BUDGET Martin Schulz, président du Parlement européen, a annoncé ce mardi la mise en place d'un "groupe de haut niveau" consacré au financement du budget de l'Union européenne. Mario Monti, ancien commissaire européen, a été désigné pour en prendre la présidence. Il sera aidé par des membres « indépendants et provenant des trois institutions européennes » (Conseil, Commission et Parlement), a expliqué le premier ministre grec Antonis Samaras, à la tête de la présidence tournante du Conseil européen. Les représentants du PE sont Alain Lamassoure (PPE, français), Guy Verhofstadt (ADLE, belge) et Ivailo Kalfin (S&D, bulgare). Ceux de la Commission sont les commissaires: Maros Sefcovic (Administration), Janusz Lewandowski (Budget) et Algirdas Semeta (Fiscalité). Les noms des représentants duConseil restent pour l'instant un secret bien gardé. José Manuel Barroso, président de la Commission européenne, a rappelé que l'installation de ce groupe « était un engagement qui avait été pris par les trois institutions suite au vote du budget 2014-2020 par le Parlement ». Un premier compte rendu des travaux devrait être présenté à la fin de cette année.
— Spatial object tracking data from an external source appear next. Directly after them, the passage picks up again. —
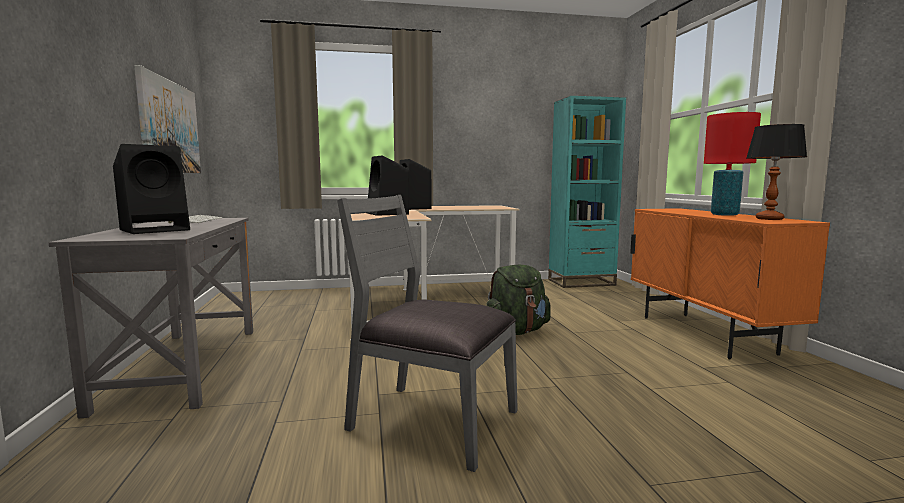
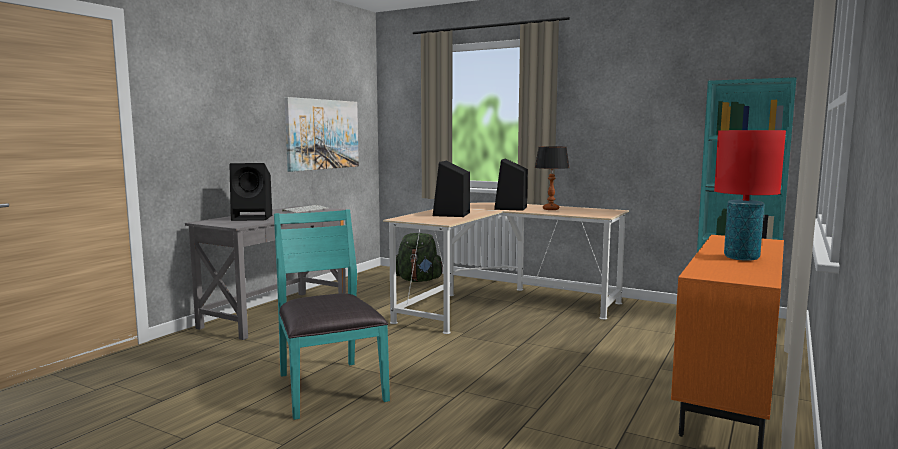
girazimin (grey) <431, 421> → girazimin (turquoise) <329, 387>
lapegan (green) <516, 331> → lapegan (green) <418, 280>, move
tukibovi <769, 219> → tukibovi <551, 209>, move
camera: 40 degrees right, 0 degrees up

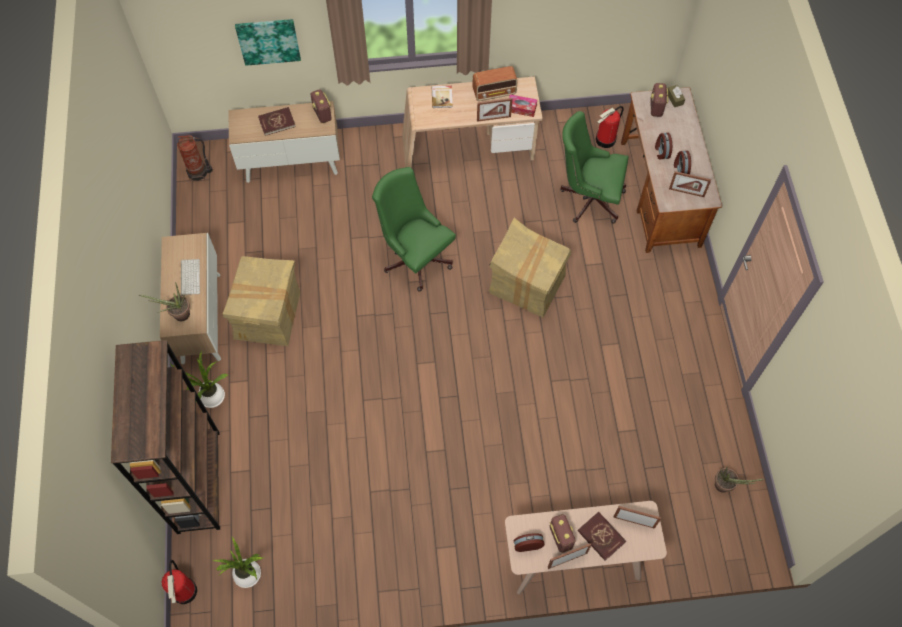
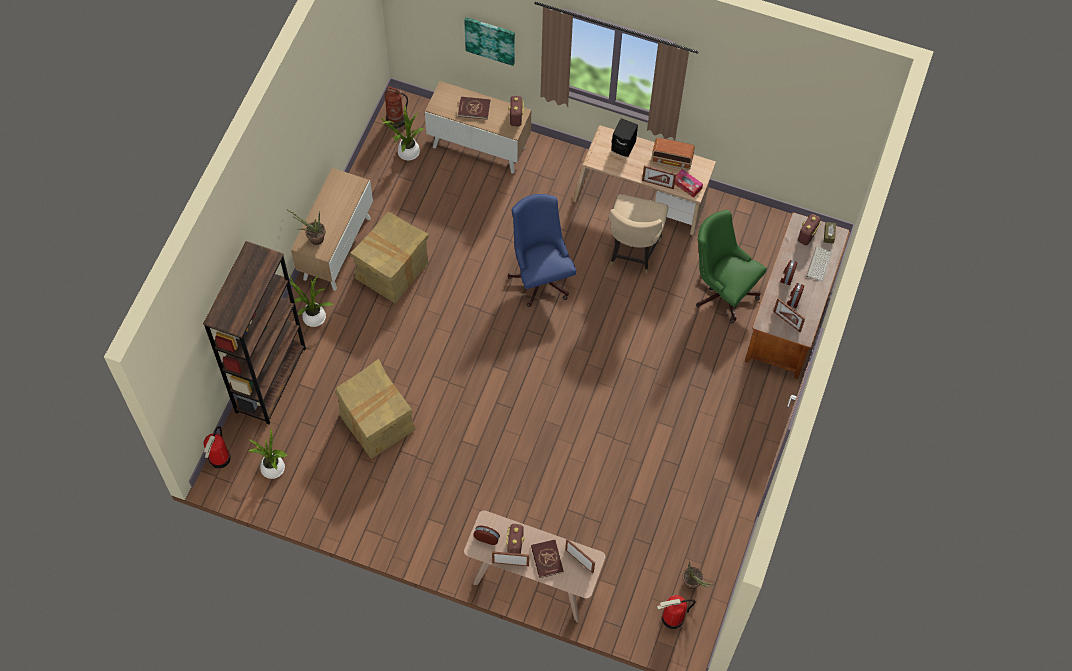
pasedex <526, 283> → pasedex <377, 422>, move
- → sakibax <406, 152>
seputiku (green) <415, 257> → seputiku (blue) <540, 275>
- → girazimin (beige) <633, 251>
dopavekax <442, 97> → redekun (black) <624, 146>
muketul <605, 140> → muketul <672, 618>, move
sebobel <189, 277> → sebobel <818, 263>, move
camera: 25 degrees right, 0 degrees up

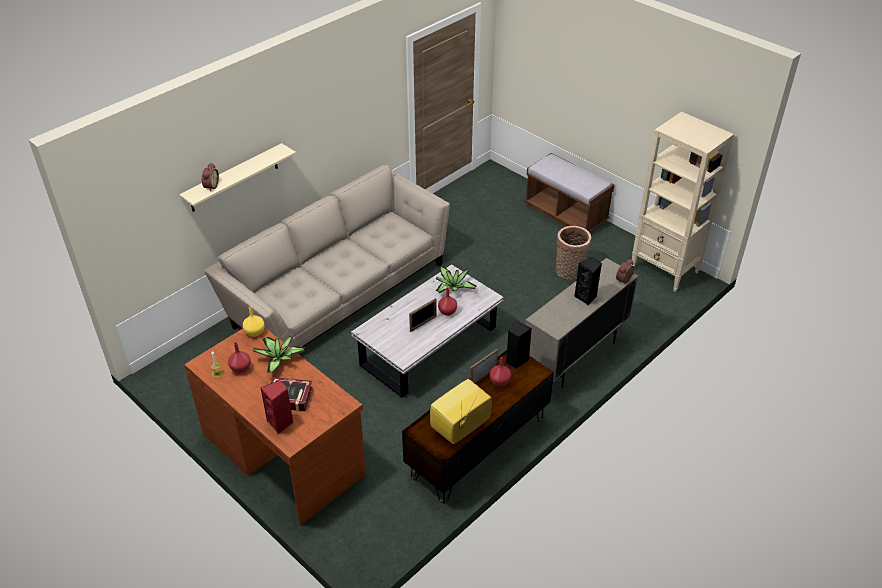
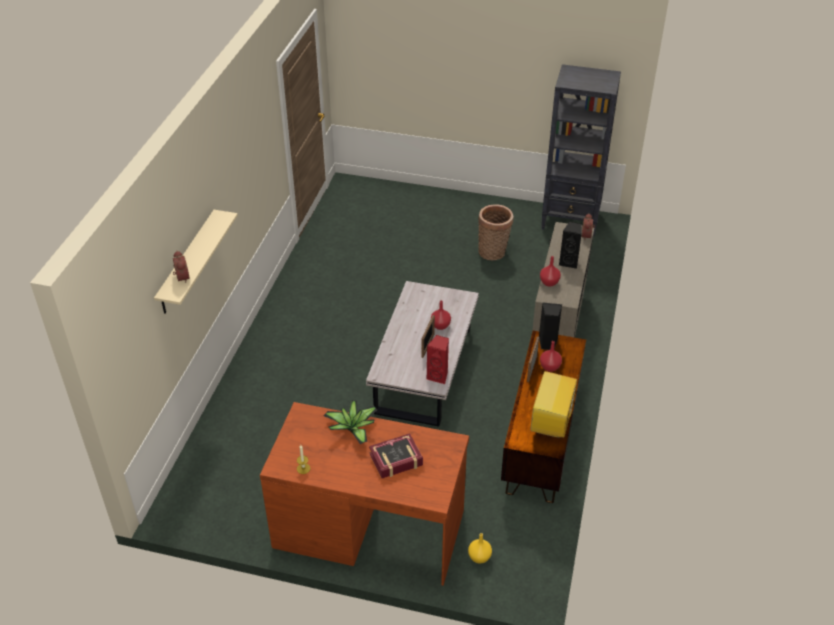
redekun (red) <281, 423> → redekun (red) <438, 376>, move
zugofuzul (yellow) <254, 332> → zugofuzul (yellow) <479, 557>, move
zugofuzul (red) <241, 368> → zugofuzul (red) <549, 282>, move
felefoba (beige) <665, 270> → felefoba (black) <571, 221>
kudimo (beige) <338, 292> → -
sakibax <452, 288> → -
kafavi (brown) <566, 214> → -
camera: 30 degrees left, 0 degrees up

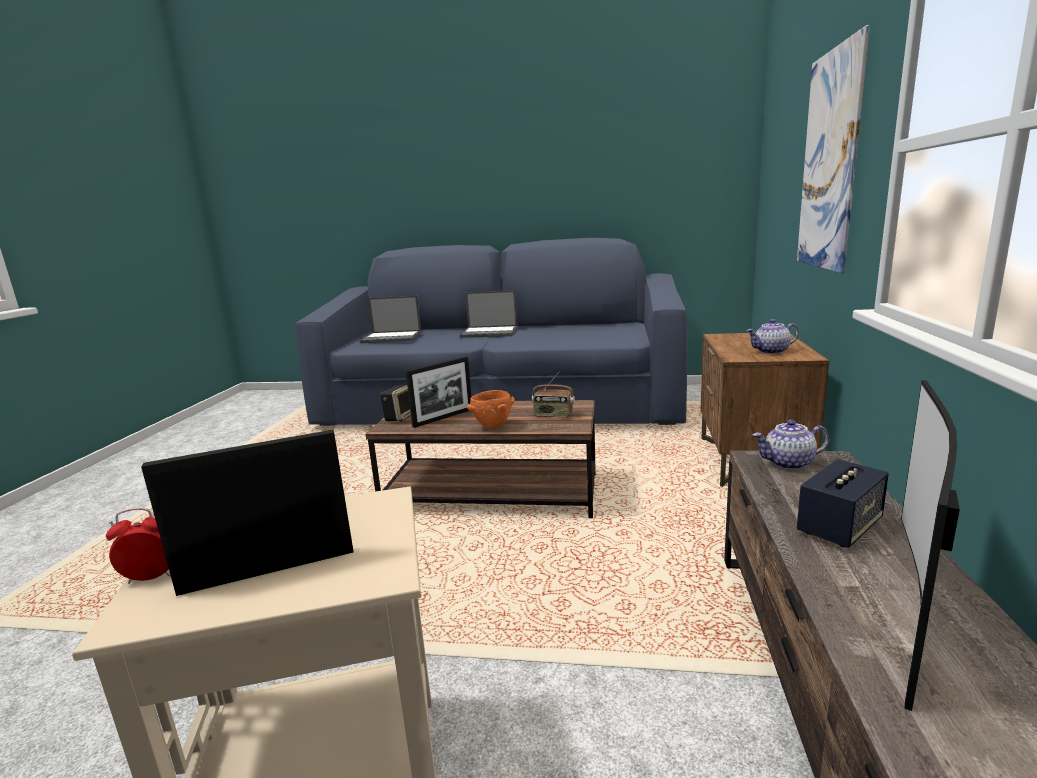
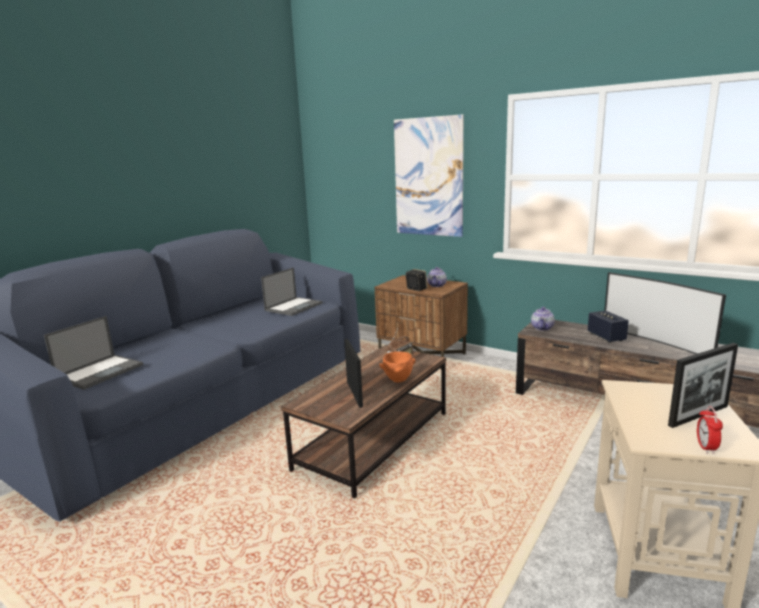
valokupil <490, 332> → valokupil <294, 306>, move
redekun <400, 417> → redekun <416, 289>, move
rodesok <269, 570> → rodesok <698, 416>, 120 degrees counterclockwise
camera: 65 degrees left, 0 degrees up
CROCHE-PIED Daniel Cohn-Bendit, président des Verts, a annoncé mardi qu'il demanderait en leur nom la démission de Martin Schulz le temps de la campagne où il postulera à la succession de José Barroso. Selon lui, cette demande, qu'il formulera en conférence des présidents, ne pourra faire l'objet que d'un vote indicatif; mais l'accepter serait signe de "fair play politique" de la part du président du Parlement européen, l'inverse, diagnostic de "schizophrénie".
EXCES Le Parlement a autorisé la levée de l'immunité de l'euro-député polonais Tadeusz Cymański (ELD). Ce dernier peut désormais acquitter l'amende de 500 PLN (environ 120€) qu'il doit à l'Inspection générale polonaise de la circulation routière. En juin dernier, un véhicule lui appartenant a été flashé à 86km/h dans une zone limitée à 50km/h. Propriétaire mais non conducteur, il s'était engagé par écrit à régler la contravention infligée pour son refus de révéler l'identité de la personne au volant. Or l'immunité parlementaire s'oppose à toute sanction pénale.
Par 29 voix contre 24, la commission de l'Industrie, de la recherche et de l'énergie a choisi lundi soir de surseoir sine die au vote sur le rapport del Castillo consacré au marché des communications électroniques. Après 1h30 de mise en balance entre le respect strict du règlement intérieur relatif au multilinguisme, et l'urgence de légiférer à l'approche de l'échéance de la mandature, les euro-députés ont tranché: l'invocation du règlement intérieur, qui stipule le droit pour chaque députés de travailler dans sa propre langue a prévalu, les amendements de compromis n'ayant été livré qu'en en anglais.
La proposition de règlement de la Commission, qui vise entre autres à supprimer la tarification du roaming, parachever le marché des télécoms en Europe et qui menace, selon ses détracteurs, l'égalité d'accès au net, devrait être à nouveau soumise au vote de la commission d'ici 2 ou 3 semaines. Le Parlement pourrait se prononcer sur elle en avril. En l'absence de position du Conseil l'adoption du nouveau réglement se voit donc transféré de fait à la charge de la prochaine législature.